Lisa Nankivil (born 1958, Minneapolis, Minn.) is a contemporary American painter and printmaker.

==Life and work==
Nankivil grew up in Winona, Minnesota, an historic Mississippi River town located in the bluff country of southwest Minnesota, where her family owned Sahaptin Farm, an Appaloosa horse breeding operation. Nankivil was herself a junior champion rider.

Upon graduating high school, Nankivil moved to San Francisco where she studied graphic design and worked for several years as an independent art director in the film and advertising industries. She later returned to college to study painting and printmaking at the University of Minnesota in Minneapolis. Nankivil continued her studio art training at the Minneapolis College of Art and Design, where she earned a BFA degree in painting in 1995.

Magenta, 2005, oil on canvas, Collection Frederick R. Weisman Art Museum, Minneapolis

Nankivil is best known for her non-representational striped-format oil paintings and abstract monoprints. Though her work shares formal qualities with the modernist innovations of European and American abstraction, her paintings typically feature color schemes, brushwork, and techniques based on long-established painterly traditions.

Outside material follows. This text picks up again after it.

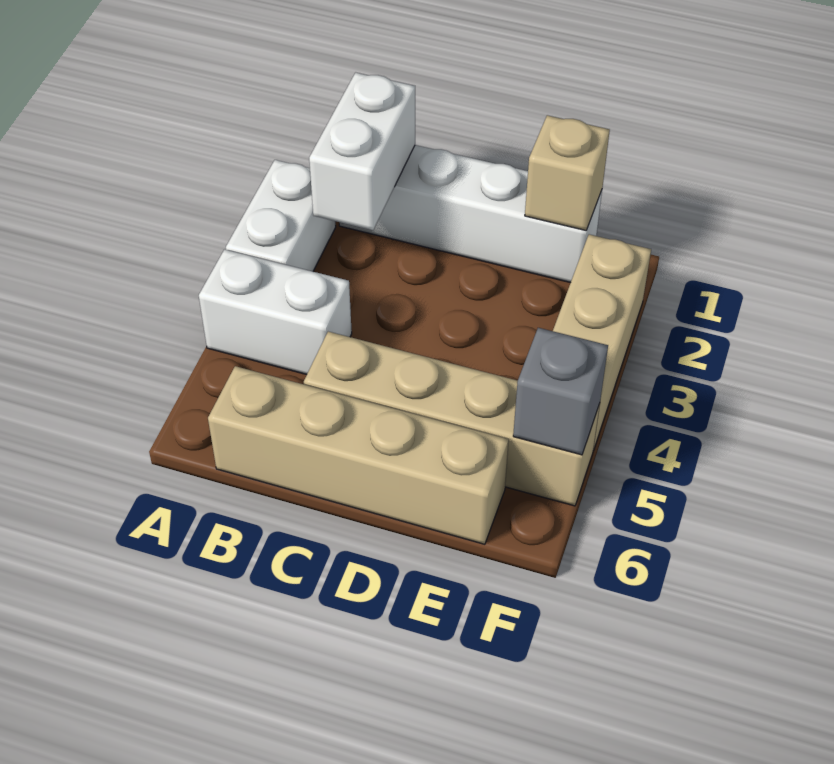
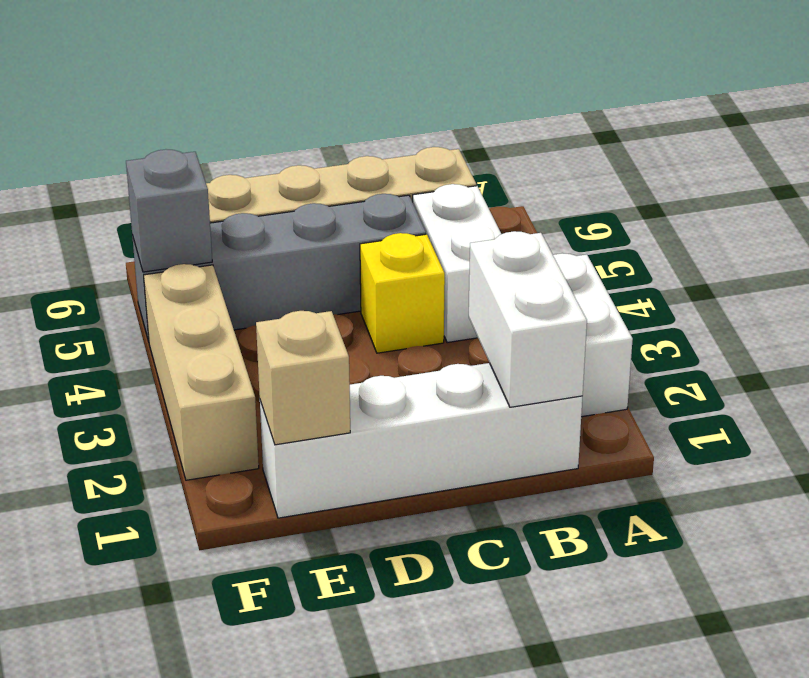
white brick A4:B4 level 1 -> white brick B4:B5 level 1
none -> yellow brick C4 level 1
tan brick C5:F5 level 1 -> grey brick C5:F5 level 1

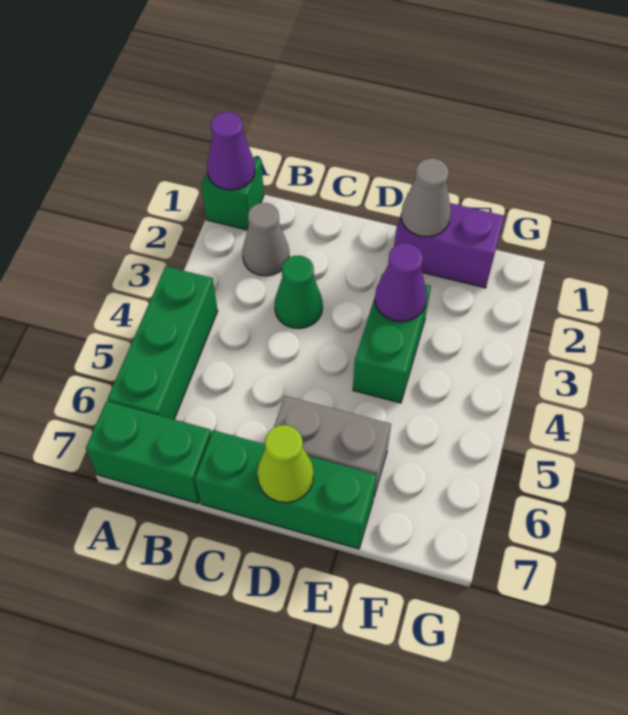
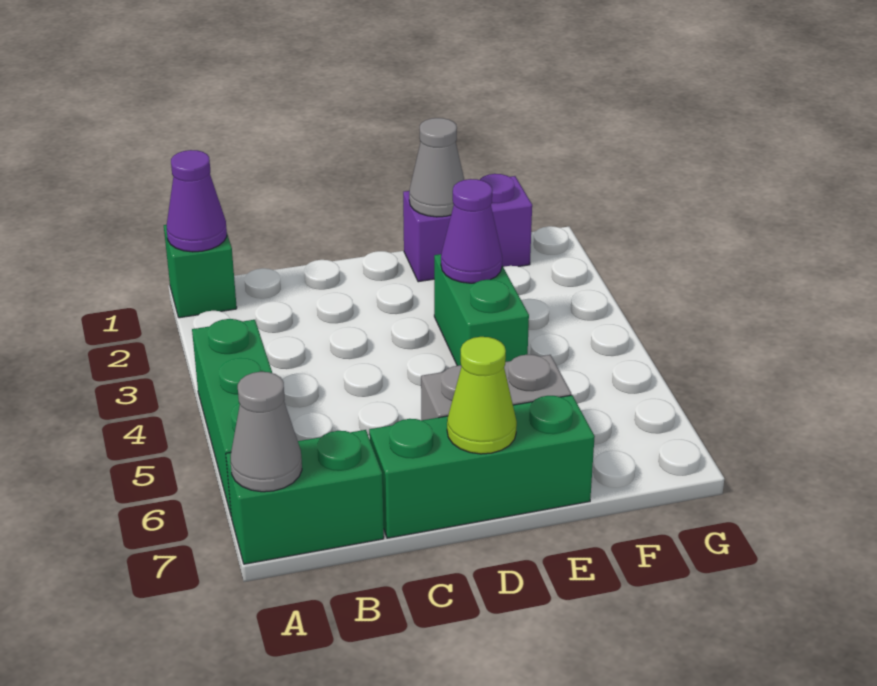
grey cone B2 level 1 -> grey cone A7 level 2
green cone C3 level 1 -> none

According to art historian William Peterson, the striped format of Nankivil's paintings evolved while she was concentrating on certain figure-ground relationships in her work. “I was searching for ways to make the background as essential as the image,” she says. “I began to explore qualities such as motion, ascendance, and hierarchy through painted stripes, and eventually the image fell away leaving me to navigate the implications of the vertical and the horizontal by painting only the orientations with stripes.” A phrase in the art writings of John Berger—“Home is where the vertical meets the horizontal”—helped her as she began to explore the physical, psychological, and spiritual dimensions of her discovery. “To me,” she says, “this phrase refers to a sense of spiritual well-being: finding ground in which to prosper.”

Nankivil is an artist-member of the Traffic Zone Center for Visual Art, a prominent artist cooperative established in 1993 in the historic Warehouse District of downtown Minneapolis, Minnesota, where she maintains her principal painting studio and private press.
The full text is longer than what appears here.